Travelling by taxi is an experience itself, and quite often a white-knuckled one. I quickly learned, after arriving here, to carry a map with me at all times, because the drivers either don’t understand you (or choose not too) or don’t know where they are going; they continuously take their foot off and on the accelerator so the car lurches forward the whole time, which means if you get car sick, like me, by the end of the journey you will have turned green; they career from lane to lane because they have a) very little road sense or b) are about to fall asleep; and on several occasions, I’ve noticed a strong smell of alcohol when you get in the car, which I can only put down to the driver having a sneaky drink to get through his long shift.

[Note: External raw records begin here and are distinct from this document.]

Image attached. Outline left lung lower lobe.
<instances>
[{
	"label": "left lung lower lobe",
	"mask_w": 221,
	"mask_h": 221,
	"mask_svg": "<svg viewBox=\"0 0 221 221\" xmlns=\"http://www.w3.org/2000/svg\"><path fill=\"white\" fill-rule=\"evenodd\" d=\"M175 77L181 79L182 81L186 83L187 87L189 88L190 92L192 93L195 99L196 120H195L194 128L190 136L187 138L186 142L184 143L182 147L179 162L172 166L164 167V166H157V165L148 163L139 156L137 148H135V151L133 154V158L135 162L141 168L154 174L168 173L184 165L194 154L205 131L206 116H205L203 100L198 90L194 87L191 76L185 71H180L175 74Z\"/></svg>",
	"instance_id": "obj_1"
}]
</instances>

Unlike in London, where taxis have to stop if you flag one down, here, they do what they want. I’ve heard that they often pass women with babies/young children and I’ve been passed by a few for seemingly no reason at all.
Every time you get into a taxi here in Singapore, you take your life into your hands. You pray you’re going to get to your destination in one piece. Taxi drivers often work 11+ hour shifts so they get tired – the heat doesn’t help. One expat told me he was on the way to the airport and actually had to launch himself over the front seat and grab the steering wheel to avoid the taxi hitting a barrier. I am always very aware of how alert they are.
We jumped in a taxi yesterday. It was only a 15 minute journey – as most journeys are, here in Singapore. I could see the car was not quite moving in a straight line, and it kept veering into the middle lane, then back into the one we were supposed to be in. My eyes fixed on the driver’s eyes through the rear view mirror and I watched him like a hawk. I could see his eyes beginning to close, so I said, in a very loud voice, “you’re not tired, are you?”. I was quite amazed when he replied “yes, I’ve been doing an 11 hour shift, you’re my last pick up”. “Great”, I thought. In an equally loud voice I said “I’m pregnant and there is a 3 year old in the back, so PLEASE don’t fall asleep”. For the rest of the journey I talked to him non-stop to make sure he stayed awake. We arrived home safely.
If there’s ever a case to get our own car, especially with a new baby coming, this is one of them.